ARKitを使ってiPhoneをホロレンズっぽい(透過型 MR)デバイスにする試み
ARKitを使ってiPhoneをホロレンズっぽい(透過型 MR)デバイスにする試み
ARKitでiPhoneでもカメラのイメージに仮想物体を置くことができるようになったという話を聞いて、「それなら頑張ればVRメガネ使って、ホロレンズみたいな擬似MRデバイスが実現できるのでは?」と思い試してみた。
カメラ画像をそのまま画面左右に配置してVRゴーグルで除けばそれっぽくなるのでは?と思ってたが、結果として意外とカメラの歪みとか、現実との表示のずれ(目線とカメラの位置が厳密に一致しないため?)等でVR酔い(MR酔いと呼ぶべきか?)しそうなアプリとなってしまった。もっともUnity側でカメラの角度を調整したりして、より現実に近づけることはできるかもしれない。
あと当然だが、ホロレンズほど現実空間に仮想物体を張り付かせるようなことは難しそう。またAirTapはもちろん使えない。(手を画像認識してジェスチャー対応させるとかやってみたい気もするが難しそうだし、精度が出なさそうな気がしてならない)
今回試した手順は以下の通り。
環境:
- Macbook Pro 2017 13inch(Sierra)
- iPhoneX(実機デバック用)
- Xcode9.2
- Unity 2017.2
- VRゴーグル(iPhoneのカメラを遮蔽しないもの) (注意 ARKit Pluginの要求でUnityのバージョンが5.6.2以上である必要あり。)
手順:
UnityでアセットストアからUnity ARKit Pluginをインポート
Hierarchyで空のオブジェクトを作成、その中にカメラオブジェクトを二つ設置(デフォルトであるカメラをコピーするのでOK)

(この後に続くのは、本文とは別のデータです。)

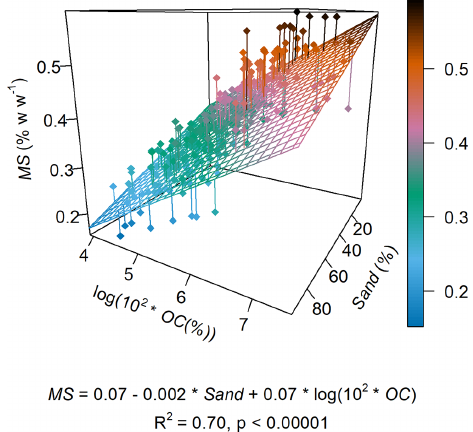
Figure A2. Pedotransfer function for estimating soil moisture at field capacity (MS) as a function of sand and organic carbon (OC) content. The regression was fit using only the data for the A hori- zons in the 265 agricultural soil profiles from the UK SOILPITS dataset used in this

2つのカメラの名前を適切に変更、InspectorのCameraで Viewport Rectをそれぞれ図のように変更(表示画面を二つに分割し、iPhone上で二つの画面が並列に表示されるようする) またそれぞれのカメラに「Unity AR Video」,「Unity AR Camera Near Far」をアタッチする。(Clear MaterialはYUVMaterialを設定)
4.新規C#スクリプトをProject上にで作成、以下を記述する。
参考:http://edom18.hateblo.jp/entry/2017/11/06/081821
なお通常使用するUnityARKitPluginのUnityARCameraManagerは1カメラを対象として設定しないといけないため、 2画面表示する今回の目的ではそのコードを変更をする必要がある。
using System.Collections.Generic; using UnityEngine; using UnityEngine.XR.iOS; public class CustomARCamera : MonoBehaviour { public Transform target; public UnityARAlignment startAlignment = UnityARAlignment.UnityARAlignmentGravity; public UnityARPlaneDetection planeDetection = UnityARPlaneDetection.Horizontal; public bool getPointCloud = true; public bool enableLightEstimation = true; public Dictionary<string, ARPlaneAnchorGameObject> planeAnchorMap = new Dictionary<string, ARPlaneAnchorGameObject>(); public UnityARSessionNativeInterface session; void Start(){ session = UnityARSessionNativeInterface.GetARSessionNativeInterface(); Application.targetFrameRate = 60; ARKitWorldTrackingSessionConfiguration config = new ARKitWorldTrackingSessionConfiguration(); config.planeDetection = planeDetection; config.alignment = startAlignment; config.getPointCloudData = getPointCloud; config.enableLightEstimation = enableLightEstimation; session.RunWithConfig(config); } void Update(){ //UnityARSessionNativeInterfaceから端末の状態を取得 Matrix4x4 matrix = session.GetCameraPose(); //設定した2カメラを子に持つゲームオブジェクトのTransformに位置・回転を適用 target.transform.localPosition = UnityARMatrixOps.GetPosition(matrix); target.transform.localRotation = UnityARMatrixOps.GetRotation(matrix); } }
5.Hierarchy上に空のオブジェクトを作成して、InspectorでCustomARCamera.csを追加する。また図のようにTargetを先ほど2で作成した二つのカメラを子オブジェクトに持つゲームオブジェクトのTransformに設定する。
6.配置したい箱なり、キャラクターなり(私はルーレット)をHierarchyに作成、適当な位置に設置する。
7.(任意)「PlayerSetting」の「Resolution and Presenteation」のOrientationをLandscapeに設定すれば実機でアプリを実行した時の画面の自動回転が回避できる。(同 「XR Settings」の「Virtual Reality Supported」にチェックを入れるでも良さそう)
8.ビルドして、xcodeで実機デバック。iphoneをVRゴーグルにセットし(カメラを隠さないように)頭に装着すれば完成。
動画: youtu.be
あとなんか気持ち、普通にARKit試した時に比べて、仮想物体の現実空間への張り付き具合が悪い感じがするが、気のせいだろうか?(床があまり認識されてないからか)あるいは何か間違えているのか? 画面が均等でないが、その辺は3.で設定したパラメータを変更すれば均等になるかもしれない。またパラメータは私のiPhoneXかつ手持ちのVRゴーグルに合わせて決めたので、iPhone8とか他のゴーグルの場合、調整が必要かもしれない。
つい最近ARKitが垂直方向の壁等を認識できるようになったという情報が出てきたので、ARKitでできることが増えそうな気がする。iPhone MRデバイス化に今後も期待。